Попечительский совет понимал, что доходы, получаемые школой в виде платы за обучение, никогда не покроют школьные расходы. И хотя совет предпринимал все мыслимые и немыслимые попытки сбора недостающих средств, включая организацию лотереи, было ясно, что они заведомо не могли помочь школе избавиться от постоянного бюджетного дефицита. Тогда совет решил обратиться за помощью к Еврейской федерации.
Было подготовлено соответствующее прошение и собрано заседание совета, чтобы это прошение утвердить. И тут, в ходе дискуссии, один из представителей Федерации поднял вопрос об условиях приема детей в школу.
Полученный ответ гласил, что школа была и будет открыта для всех еврейских детей. Представитель Федерации, однако, не удовлетворился этим ответом и стал допытываться, каким именно образом школа определяет понятие «еврей». Глава совета, рабби Гольдштейн, разъяснил, что ребенок считается евреем, если его мать — еврейка по рождению или в свое время прошла соответствующий гиюр. Представителю Федерации и этот ответ показался недостаточным.
«Как вам известно, — сказал он, — наша Федерация представляет всех членов еврейской общины, а не какую-либо одну ее часть. Мы стремимся удовлетворить нужды всех входящих в нее евреев, включая реформистов, консерваторов и даже тех, кто не принадлежит ни к какому определенному религиозному течению. Что произойдет, если к вам обратятся такие еврейские родители?»
«Мы с удовольствием примем их ребенка», — ответил рабби Гольдштейн.
«Нет, я имею в виду случай, когда мать ребенка прошла гиюр, совершенный реформистским или консервативным раввином, признанным в нашей общине?» — отчеканил представитель Федерации.
«В таком случае мы будем вынуждены потребовать, чтобы ребенок прошел надлежащий гиюр.»
«Иными словами, вы не признаете законность реформистского и консервативного гиюра?»
«Совершенно верно», — подтвердил рабби Гольдштейн.

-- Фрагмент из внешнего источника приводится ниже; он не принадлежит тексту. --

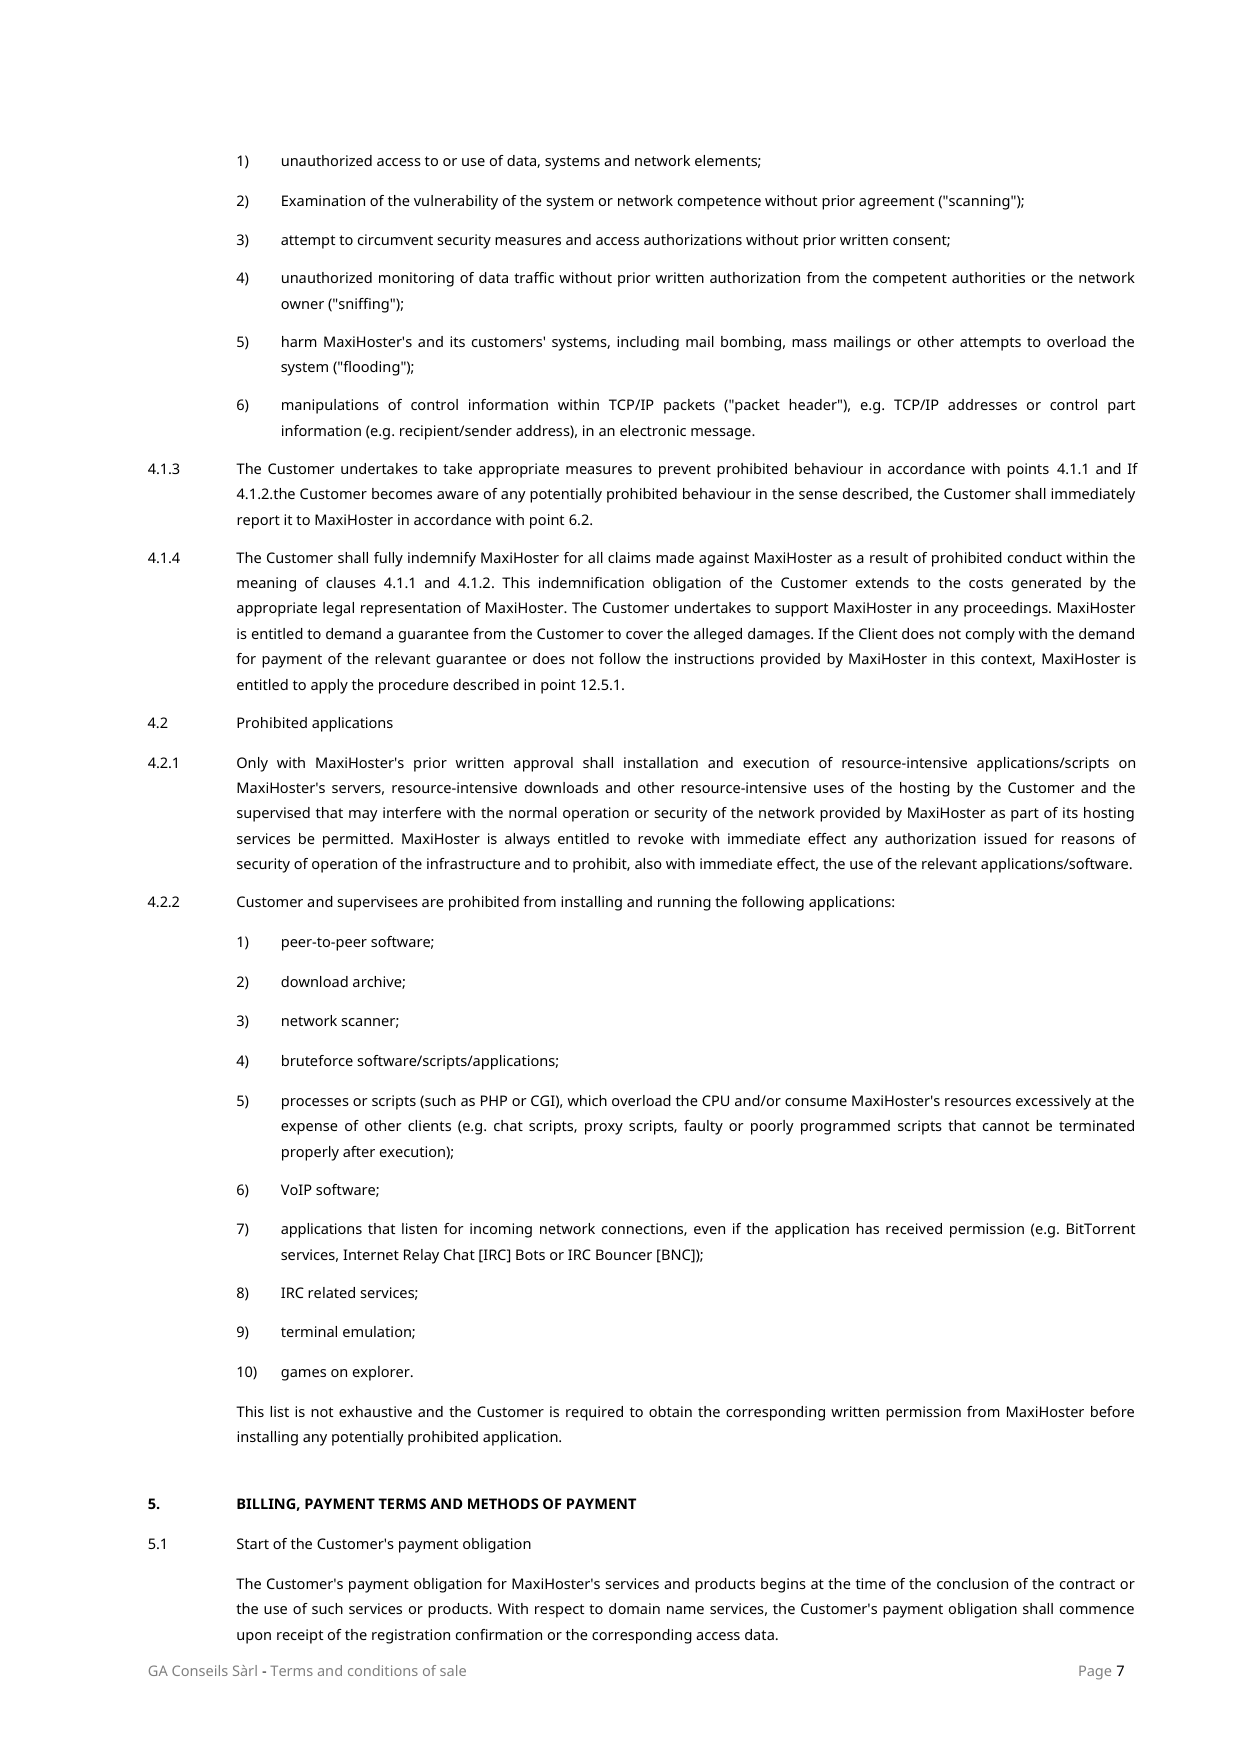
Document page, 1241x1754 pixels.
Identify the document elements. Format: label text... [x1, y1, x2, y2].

list Examination of the vulnerability of the system or network competence without prior agreement ("scanning"); [236, 191, 1148, 210]
list Start of the Customer's payment obligation [148, 1534, 1148, 1554]
list Only with MaxiHoster's prior written approval shall installation and execution of resource-intensive applications/scripts on MaxiHoster's servers, resource-intensive downloads and other resource-intensive uses of the hosting by the Customer and the supervised that may interfere with the normal operation or security of the network provided by MaxiHoster as part of its hosting services be permitted. MaxiHoster is always entitled to revoke with immediate effect any authorization issued for reasons of security of operation of the infrastructure and to prohibit, also with immediate effect, the use of the relevant applications/software. [148, 752, 1137, 874]
list Prohibited applications [147, 713, 1148, 733]
list attempt to circumvent security measures and access authorizations without prior written consent; [236, 230, 1136, 250]
list harm MaxiHoster's and its customers' systems, including mail bombing, mass mailings or other attempts to overload the system ("flooding"); [236, 332, 1136, 377]
list processes or scripts (such as PHP or CGI), which overload the CPU and/or consume MaxiHoster's resources excessively at the expense of other clients (e.g. chat scripts, proxy scripts, faulty or poorly programmed scripts that cannot be terminated properly after execution); [236, 1091, 1137, 1161]
subtitle BILLING, PAYMENT TERMS AND METHODS OF PAYMENT [148, 1494, 1148, 1514]
list The Customer shall fully indemnify MaxiHoster for all claims made against MaxiHoster as a result of prohibited conduct within the meaning of clauses 4.1.1 and 4.1.2. This indemnification obligation of the Customer extends to the costs generated by the appropriate legal representation of MaxiHoster. The Customer undertakes to support MaxiHoster in any proceedings. MaxiHoster is entitled to demand a guarantee from the Customer to cover the alleged damages. If the Client does not comply with the demand for payment of the relevant guarantee or does not follow the instructions provided by MaxiHoster in this context, MaxiHoster is entitled to apply the procedure described in point 12.5.1. [148, 547, 1137, 694]
list peer-to-peer software; [236, 932, 1148, 952]
text The Customer's payment obligation for MaxiHoster's services and products begins at the time of the conclusion of the contract or the use of such services or products. With respect to domain name services, the Customer's payment obligation shall commence upon receipt of the registration confirmation or the corresponding access data. [236, 1573, 1137, 1644]
list manipulations of control information within TCP/IP packets ("packet header"), e.g. TCP/IP addresses or control part information (e.g. recipient/sender address), in an electronic message. [236, 395, 1137, 440]
list terminal emulation; [236, 1322, 1148, 1342]
list download archive; [236, 972, 1148, 992]
list Customer and supervisees are prohibited from installing and running the following applications: [147, 892, 1148, 912]
list unauthorized monitoring of data traffic without prior written authorization from the competent authorities or the network owner ("sniffing"); [236, 268, 1136, 313]
list VoIP software; [236, 1179, 1148, 1199]
list games on explorer. [236, 1362, 1148, 1381]
list The Customer undertakes to take appropriate measures to prevent prohibited behaviour in accordance with points 4.1.1 and If 4.1.2.the Customer becomes aware of any potentially prohibited behaviour in the sense described, the Customer shall immediately report it to MaxiHoster in accordance with point 6.2. [148, 458, 1137, 529]
list unauthorized access to or use of data, systems and network elements; [236, 151, 1148, 171]
list IRC related services; [236, 1282, 1148, 1302]
list applications that listen for incoming network connections, even if the application has received permission (e.g. BitTorrent services, Internet Relay Chat [IRC] Bots or IRC Bouncer [BNC]); [236, 1219, 1136, 1264]
text This list is not exhaustive and the Customer is required to obtain the corresponding written permission from MaxiHoster before installing any potentially prohibited application. [236, 1401, 1137, 1447]
list network scanner; [236, 1011, 1148, 1031]
list bruteforce software/scripts/applications; [236, 1051, 1148, 1071]
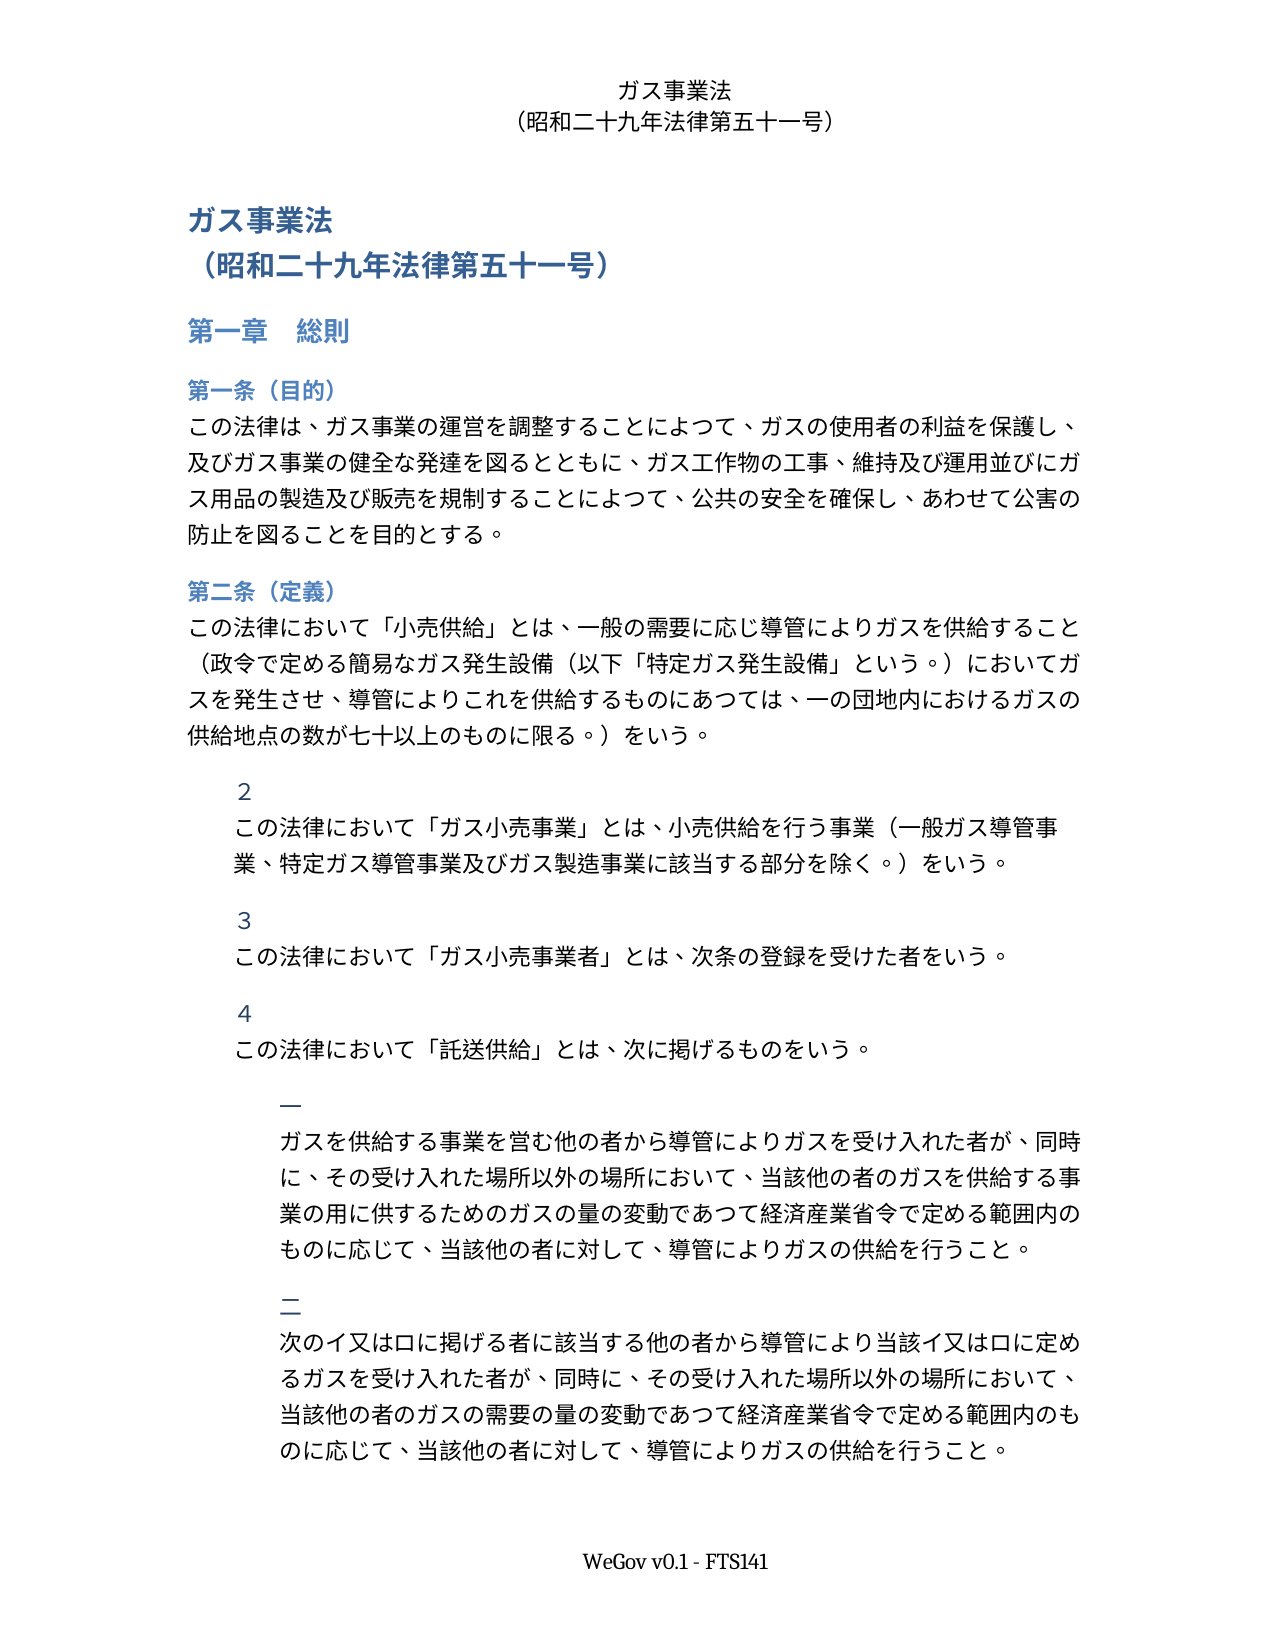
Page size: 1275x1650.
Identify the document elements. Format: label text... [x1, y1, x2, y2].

subtitle 二 [279, 1291, 1087, 1322]
subtitle 一 [279, 1090, 1087, 1122]
text ガスを供給する事業を営む他の者から導管によりガスを受け入れた者が、同時に、その受け入れた場所以外の場所において、当該他の者のガスを供給する事業の用に供するためのガスの量の変動であつて経済産業省令で定める範囲内のものに応じて、当該他の者に対して、導管によりガスの供給を行うこと。 [279, 1126, 1087, 1265]
text この法律において「ガス小売事業」とは、小売供給を行う事業（一般ガス導管事業、特定ガス導管事業及びガス製造事業に該当する部分を除く。）をいう。 [233, 812, 1087, 879]
subtitle ガス事業法 （昭和二十九年法律第五十一号） [187, 200, 1087, 285]
subtitle 第二条（定義） [187, 576, 1087, 607]
text この法律において「託送供給」とは、次に掲げるものをいう。 [233, 1034, 1087, 1065]
text 次のイ又はロに掲げる者に該当する他の者から導管により当該イ又はロに定めるガスを受け入れた者が、同時に、その受け入れた場所以外の場所において、当該他の者のガスの需要の量の変動であつて経済産業省令で定める範囲内のものに応じて、当該他の者に対して、導管によりガスの供給を行うこと。 [279, 1327, 1087, 1466]
subtitle 第一条（目的） [187, 375, 1087, 407]
subtitle ２ [233, 776, 1087, 808]
text この法律は、ガス事業の運営を調整することによつて、ガスの使用者の利益を保護し、及びガス事業の健全な発達を図るとともに、ガス工作物の工事、維持及び運用並びにガス用品の製造及び販売を規制することによつて、公共の安全を確保し、あわせて公害の防止を図ることを目的とする。 [187, 411, 1087, 550]
subtitle ３ [233, 905, 1087, 936]
text この法律において「小売供給」とは、一般の需要に応じ導管によりガスを供給すること（政令で定める簡易なガス発生設備（以下「特定ガス発生設備」という。）においてガスを発生させ、導管によりこれを供給するものにあつては、一の団地内におけるガスの供給地点の数が七十以上のものに限る。）をいう。 [187, 612, 1087, 751]
text この法律において「ガス小売事業者」とは、次条の登録を受けた者をいう。 [233, 941, 1087, 972]
subtitle 第一章 総則 [187, 312, 1087, 349]
subtitle ４ [233, 998, 1087, 1029]
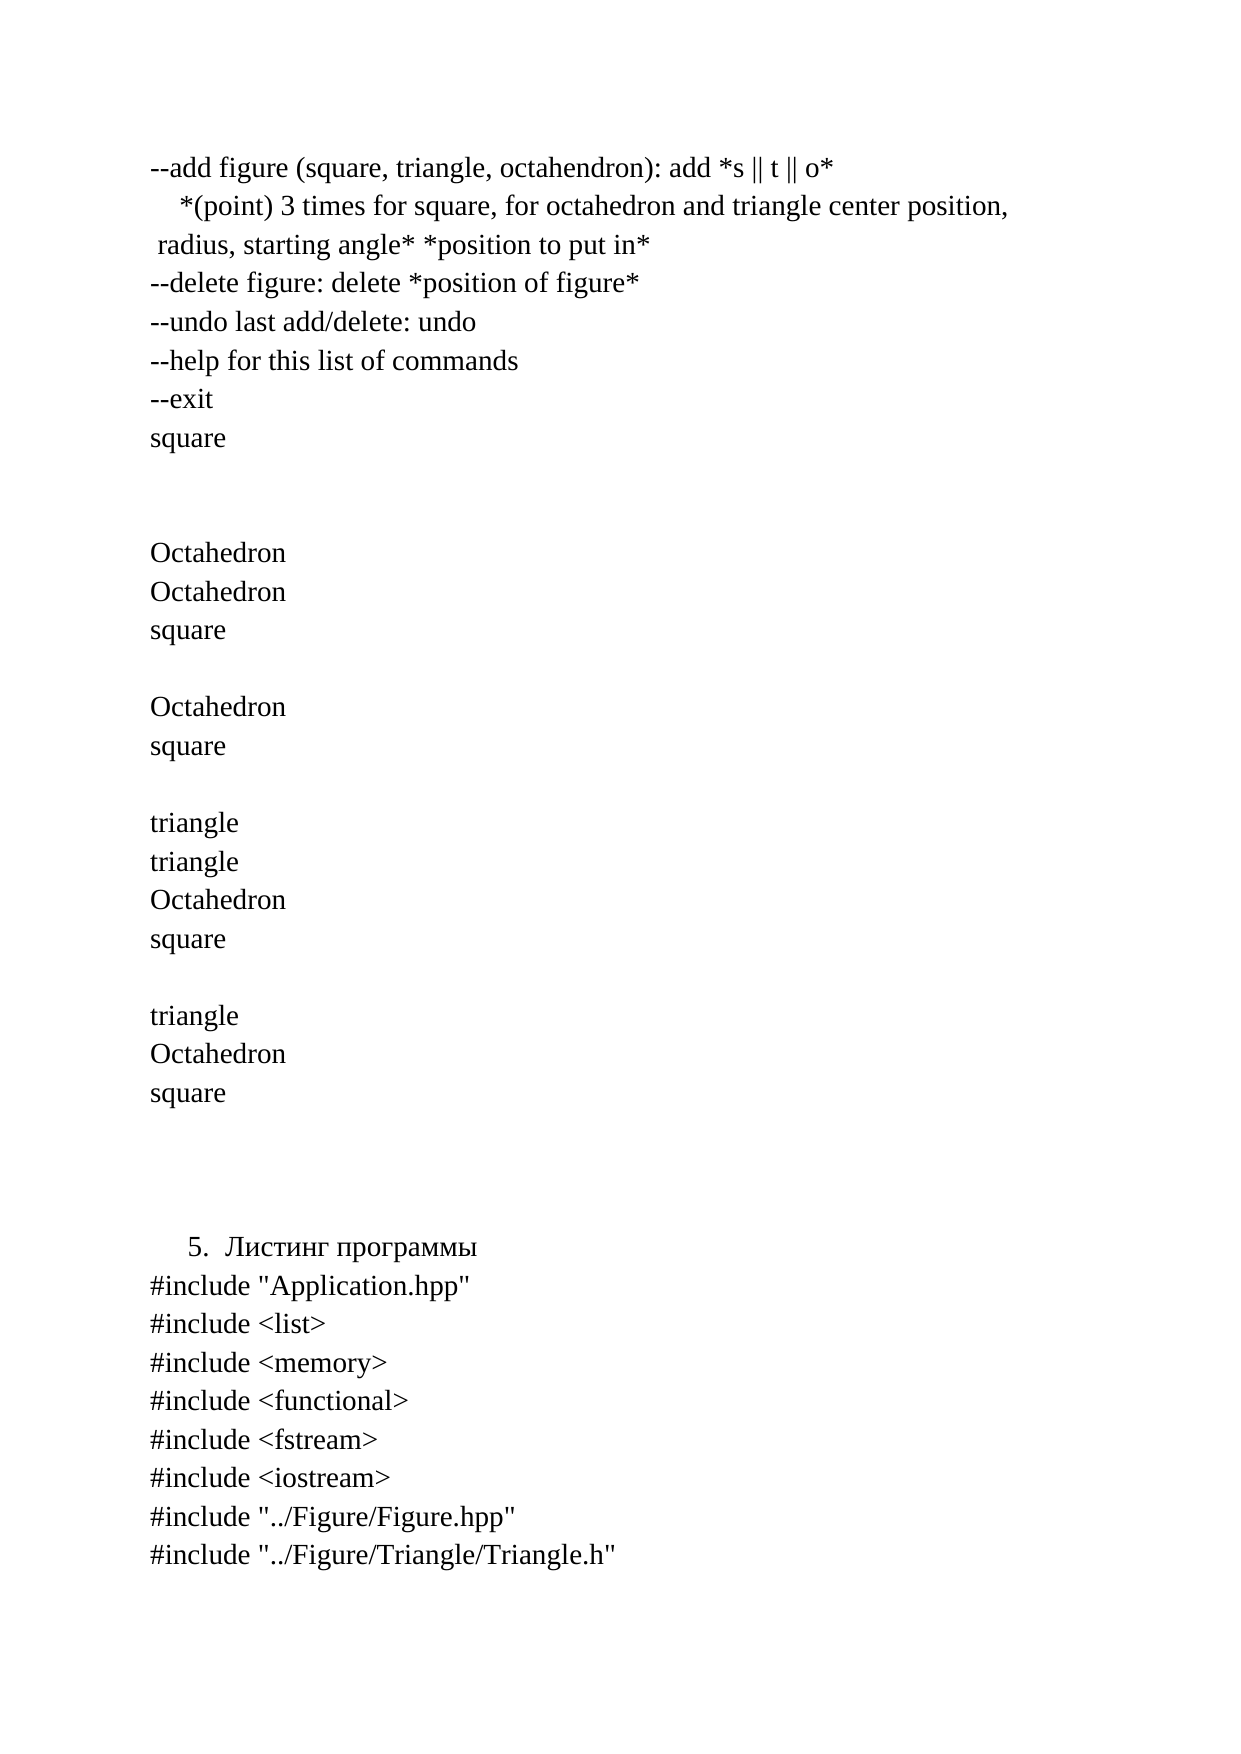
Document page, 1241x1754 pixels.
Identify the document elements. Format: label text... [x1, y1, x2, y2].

«Отдаете ли вы себе отчет в том, — резко сказал представитель Федерации, — что свыше девяноста процентов членов нашей общины принадлежат либо к реформистской, либо к консервативной синагогам? Знаете ли вы, что на долю тех десяти процентов евреев, которые принадлежат к вашей ортодоксальной общине, приходится всего две целых и одна десятая процента средств, собранных в ходе нашей прошлогодней кампании? Вы требуете, чтобы вся община финансировала еврейскую школу, которая не признает никаких раввинов, кроме своих собственных, и считает многих членов общины вообще неевреями — причем зачастую именно тех людей, которые внесли гораздо больше денег и потратили куда больше времени на общинные дела, чем те, кто присвоил себе право судить о их еврействе!»
Рабби Гольдштейн, явно заранее подготовившийся к такому обороту дела, мягко ответил:
«В действительности, наша школа как раз и представляет всю еврейскую общину. Состав наших учащихся отражает все взгляды на иудаизм, представленные в ней. Что же касается поднятого вами вопроса, то он возникает лишь тех редчайших случаях, когда мать потенциального ученика не является биологической еврейкой, только и всего.»